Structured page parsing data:
____________________

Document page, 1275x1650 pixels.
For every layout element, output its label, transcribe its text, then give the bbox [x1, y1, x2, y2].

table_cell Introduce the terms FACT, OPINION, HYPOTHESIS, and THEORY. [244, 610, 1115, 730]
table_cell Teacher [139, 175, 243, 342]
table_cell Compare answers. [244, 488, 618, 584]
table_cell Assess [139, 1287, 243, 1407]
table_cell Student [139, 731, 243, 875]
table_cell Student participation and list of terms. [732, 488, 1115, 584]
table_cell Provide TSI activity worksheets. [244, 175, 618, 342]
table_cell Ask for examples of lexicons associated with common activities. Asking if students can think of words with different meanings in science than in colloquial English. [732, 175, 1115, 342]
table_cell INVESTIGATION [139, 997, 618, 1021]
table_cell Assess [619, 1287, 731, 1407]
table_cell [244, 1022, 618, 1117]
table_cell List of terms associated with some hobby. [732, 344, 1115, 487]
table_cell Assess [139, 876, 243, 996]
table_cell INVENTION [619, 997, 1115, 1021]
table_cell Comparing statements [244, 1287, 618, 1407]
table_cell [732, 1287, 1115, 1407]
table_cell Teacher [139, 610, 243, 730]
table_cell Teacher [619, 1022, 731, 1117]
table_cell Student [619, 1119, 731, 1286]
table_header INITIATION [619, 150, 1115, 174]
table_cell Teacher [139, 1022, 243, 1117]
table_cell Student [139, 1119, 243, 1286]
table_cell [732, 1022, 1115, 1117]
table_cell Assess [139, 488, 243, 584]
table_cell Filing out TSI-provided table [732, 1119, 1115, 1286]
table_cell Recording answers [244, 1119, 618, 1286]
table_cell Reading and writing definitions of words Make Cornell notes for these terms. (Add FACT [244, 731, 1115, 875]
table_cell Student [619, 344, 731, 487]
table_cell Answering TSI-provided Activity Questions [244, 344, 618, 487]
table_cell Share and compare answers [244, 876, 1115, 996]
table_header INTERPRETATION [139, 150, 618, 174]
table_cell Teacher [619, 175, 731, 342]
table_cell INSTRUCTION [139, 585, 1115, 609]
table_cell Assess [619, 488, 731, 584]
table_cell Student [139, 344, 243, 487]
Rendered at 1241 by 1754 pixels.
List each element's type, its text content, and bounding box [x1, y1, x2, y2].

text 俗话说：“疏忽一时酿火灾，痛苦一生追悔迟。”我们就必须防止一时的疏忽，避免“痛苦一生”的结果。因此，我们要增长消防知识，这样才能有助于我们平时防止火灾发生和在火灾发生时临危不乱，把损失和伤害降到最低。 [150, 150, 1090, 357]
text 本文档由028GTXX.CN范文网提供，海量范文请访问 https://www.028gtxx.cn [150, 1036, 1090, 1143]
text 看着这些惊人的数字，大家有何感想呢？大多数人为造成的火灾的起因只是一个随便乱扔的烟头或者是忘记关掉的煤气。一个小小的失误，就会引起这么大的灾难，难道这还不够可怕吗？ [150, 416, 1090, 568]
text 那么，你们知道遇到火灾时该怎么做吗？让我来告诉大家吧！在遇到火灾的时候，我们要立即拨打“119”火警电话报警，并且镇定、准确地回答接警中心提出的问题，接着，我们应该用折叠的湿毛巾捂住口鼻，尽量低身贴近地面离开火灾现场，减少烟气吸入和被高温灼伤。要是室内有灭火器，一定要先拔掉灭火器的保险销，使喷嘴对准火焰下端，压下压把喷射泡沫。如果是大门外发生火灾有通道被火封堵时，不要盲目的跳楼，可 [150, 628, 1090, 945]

____________________

WORK TO COMPLETE:
If a line in the records above contains the string "words", copy that line out.

RESULT FOR THIS EXERCISE:
table_cell Ask for examples of lexicons associated with common activities. Asking if students can think of words with different meanings in science than in colloquial English. [732, 175, 1115, 342]
table_cell Reading and writing definitions of words Make Cornell notes for these terms. (Add FACT [244, 731, 1115, 875]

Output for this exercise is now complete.